#### YOUR OBJECTIVE:
Every record should be copied exactly, and the images omitted.

-- DATA TO EXAMINE follows --

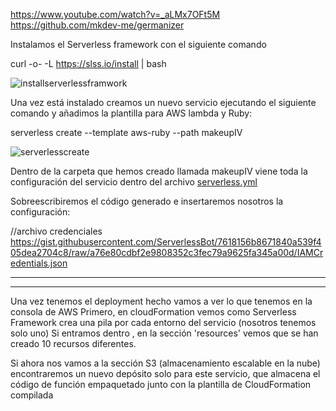https://www.youtube.com/watch?v=_aLMx7OFt5M
https://github.com/mkdev-me/germanizer

Instalamos el Serverless framework con el siguiente comando

curl -o- -L https://slss.io/install | bash

![installserverlessframwork](https://github.com/mariasanzs/makeupIV/blob/master/docs/img/installserverlessframework.png)

Una vez está instalado creamos un nuevo servicio ejecutando el siguiente comando y añadimos la plantilla para AWS lambda y Ruby:

serverless create --template aws-ruby --path makeupIV

![serverlesscreate](https://github.com/mariasanzs/makeupIV/blob/master/docs/img/serverlesscreate.png)

Dentro de la carpeta que hemos creado llamada makeupIV viene toda la configuración del servicio dentro del archivo [serverless.yml](nohaylink)

Sobreescribiremos el código generado e insertaremos nosotros la configuración:

//archivo credenciales
https://gist.githubusercontent.com/ServerlessBot/7618156b8671840a539f405dea2704c8/raw/a76e80cdbf2e9808352c3fec79a9625fa345a00d/IAMCredentials.json

---


---

Una vez tenemos el deployment hecho vamos a ver lo que tenemos en la consola de AWS
Primero, en cloudFormation vemos como Serverless Framework crea una pila por cada entorno del servicio (nosotros tenemos solo uno)
Si entramos dentro , en la sección 'resources' vemos que se han creado 10 recursos diferentes.

Si ahora nos vamos a la sección S3 (almacenamiento escalable en la nube) encontraremos un nuevo depósito solo para este servicio, que almacena el código de función empaquetado junto con la plantilla de CloudFormation compilada







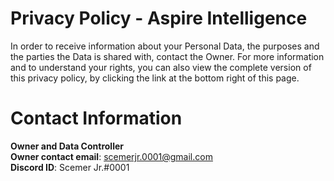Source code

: # Privacy Policy - Aspire Intelligence

<p>In order to receive information about your Personal Data, the purposes and the parties the Data is shared with, contact the Owner.
For more information and to understand your rights, you can also view the complete version of this privacy policy, by clicking the link at the bottom right of this page.</p>

# Contact Information

**Owner and Data Controller**
</br>
__Owner contact email__: scemerjr.0001@gmail.com
</br>
__Discord ID__: Scemer Jr.#0001


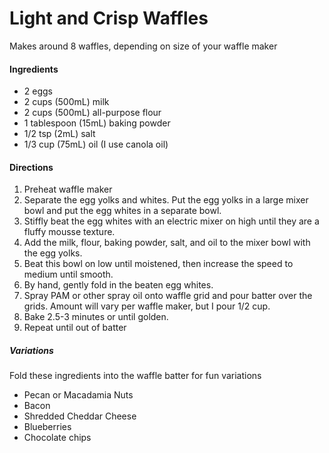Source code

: # Light and Crisp Waffles

Makes around 8 waffles, depending on size of your waffle maker

#### Ingredients

 - 2 eggs
 - 2 cups (500mL) milk
 - 2 cups (500mL) all-purpose flour
 - 1 tablespoon (15mL) baking powder
 - 1/2 tsp (2mL) salt
 - 1/3 cup (75mL) oil (I use canola oil)

 #### Directions

 1. Preheat waffle maker
 2. Separate the egg yolks and whites. Put the egg yolks in a large mixer bowl and put the egg whites in a separate bowl.
 3. Stiffly beat the egg whites with an electric mixer on high until they are a fluffy mousse texture.
 4. Add the milk, flour, baking powder, salt, and oil to the mixer bowl with the egg yolks.
 5. Beat this bowl on low until moistened, then increase the speed to medium until smooth.
 6. By hand, gently fold in the beaten egg whites.
 7. Spray PAM or other spray oil onto waffle grid and pour batter over the grids. Amount will vary per waffle maker, but I pour 1/2 cup.
 8. Bake 2.5-3 minutes or until golden.
 9. Repeat until out of batter

 ##### Variations
 Fold these ingredients into the waffle batter for fun variations
 - Pecan or Macadamia Nuts
 - Bacon
 - Shredded Cheddar Cheese
 - Blueberries
 - Chocolate chips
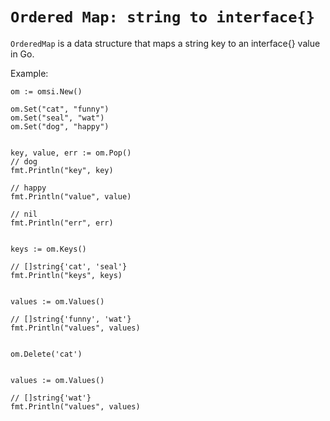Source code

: `Ordered Map: string to interface{}`
===================================

`OrderedMap` is a data structure that maps a string key to an interface{} value in Go.

Example:

    om := omsi.New()

    om.Set("cat", "funny")
    om.Set("seal", "wat")
    om.Set("dog", "happy")


    key, value, err := om.Pop()
    // dog
    fmt.Println("key", key)

    // happy
    fmt.Println("value", value)

    // nil
    fmt.Println("err", err)


    keys := om.Keys()

    // []string{'cat', 'seal'}
    fmt.Println("keys", keys)


    values := om.Values()

    // []string{'funny', 'wat'}
    fmt.Println("values", values)


    om.Delete('cat')


    values := om.Values()

    // []string{'wat'}
    fmt.Println("values", values)
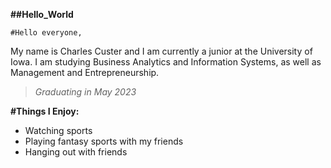 **##Hello_World**

`#Hello everyone,`

My name is Charles Custer and I am currently a junior at the University of Iowa. I am studying Business Analytics and Information Systems, as well as Management and Entrepreneurship. 
> *Graduating in May 2023*

**#Things I Enjoy:**
- Watching sports
- Playing fantasy sports with my friends
- Hanging out with friends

-- DATA TO EXAMINE concluded --

#### SOLUTION FOR THIS PROBLEM:
https://www.youtube.com/watch?v=_aLMx7OFt5M
https://github.com/mkdev-me/germanizer

Instalamos el Serverless framework con el siguiente comando

curl -o- -L https://slss.io/install | bash

![installserverlessframwork](https://github.com/mariasanzs/makeupIV/blob/master/docs/img/installserverlessframework.png)

Una vez está instalado creamos un nuevo servicio ejecutando el siguiente comando y añadimos la plantilla para AWS lambda y Ruby:

serverless create --template aws-ruby --path makeupIV

![serverlesscreate](https://github.com/mariasanzs/makeupIV/blob/master/docs/img/serverlesscreate.png)

Dentro de la carpeta que hemos creado llamada makeupIV viene toda la configuración del servicio dentro del archivo [serverless.yml](nohaylink)

Sobreescribiremos el código generado e insertaremos nosotros la configuración:

//archivo credenciales
https://gist.githubusercontent.com/ServerlessBot/7618156b8671840a539f405dea2704c8/raw/a76e80cdbf2e9808352c3fec79a9625fa345a00d/IAMCredentials.json

---


---

Una vez tenemos el deployment hecho vamos a ver lo que tenemos en la consola de AWS
Primero, en cloudFormation vemos como Serverless Framework crea una pila por cada entorno del servicio (nosotros tenemos solo uno)
Si entramos dentro , en la sección 'resources' vemos que se han creado 10 recursos diferentes.

Si ahora nos vamos a la sección S3 (almacenamiento escalable en la nube) encontraremos un nuevo depósito solo para este servicio, que almacena el código de función empaquetado junto con la plantilla de CloudFormation compilada







Source code

: # Privacy Policy - Aspire Intelligence

<p>In order to receive information about your Personal Data, the purposes and the parties the Data is shared with, contact the Owner.
For more information and to understand your rights, you can also view the complete version of this privacy policy, by clicking the link at the bottom right of this page.</p>

# Contact Information

**Owner and Data Controller**
</br>
__Owner contact email__: scemerjr.0001@gmail.com
</br>
__Discord ID__: Scemer Jr.#0001


Source code

: # Light and Crisp Waffles

Makes around 8 waffles, depending on size of your waffle maker

#### Ingredients

 - 2 eggs
 - 2 cups (500mL) milk
 - 2 cups (500mL) all-purpose flour
 - 1 tablespoon (15mL) baking powder
 - 1/2 tsp (2mL) salt
 - 1/3 cup (75mL) oil (I use canola oil)

 #### Directions

 1. Preheat waffle maker
 2. Separate the egg yolks and whites. Put the egg yolks in a large mixer bowl and put the egg whites in a separate bowl.
 3. Stiffly beat the egg whites with an electric mixer on high until they are a fluffy mousse texture.
 4. Add the milk, flour, baking powder, salt, and oil to the mixer bowl with the egg yolks.
 5. Beat this bowl on low until moistened, then increase the speed to medium until smooth.
 6. By hand, gently fold in the beaten egg whites.
 7. Spray PAM or other spray oil onto waffle grid and pour batter over the grids. Amount will vary per waffle maker, but I pour 1/2 cup.
 8. Bake 2.5-3 minutes or until golden.
 9. Repeat until out of batter

 ##### Variations
 Fold these ingredients into the waffle batter for fun variations
 - Pecan or Macadamia Nuts
 - Bacon
 - Shredded Cheddar Cheese
 - Blueberries
 - Chocolate chips
Source code

: `Ordered Map: string to interface{}`
===================================

`OrderedMap` is a data structure that maps a string key to an interface{} value in Go.

Example:

    om := omsi.New()

    om.Set("cat", "funny")
    om.Set("seal", "wat")
    om.Set("dog", "happy")


    key, value, err := om.Pop()
    // dog
    fmt.Println("key", key)

    // happy
    fmt.Println("value", value)

    // nil
    fmt.Println("err", err)


    keys := om.Keys()

    // []string{'cat', 'seal'}
    fmt.Println("keys", keys)


    values := om.Values()

    // []string{'funny', 'wat'}
    fmt.Println("values", values)


    om.Delete('cat')


    values := om.Values()

    // []string{'wat'}
    fmt.Println("values", values)
 **##Hello_World**

`#Hello everyone,`

My name is Charles Custer and I am currently a junior at the University of Iowa. I am studying Business Analytics and Information Systems, as well as Management and Entrepreneurship. 
> *Graduating in May 2023*

**#Things I Enjoy:**
- Watching sports
- Playing fantasy sports with my friends
- Hanging out with friends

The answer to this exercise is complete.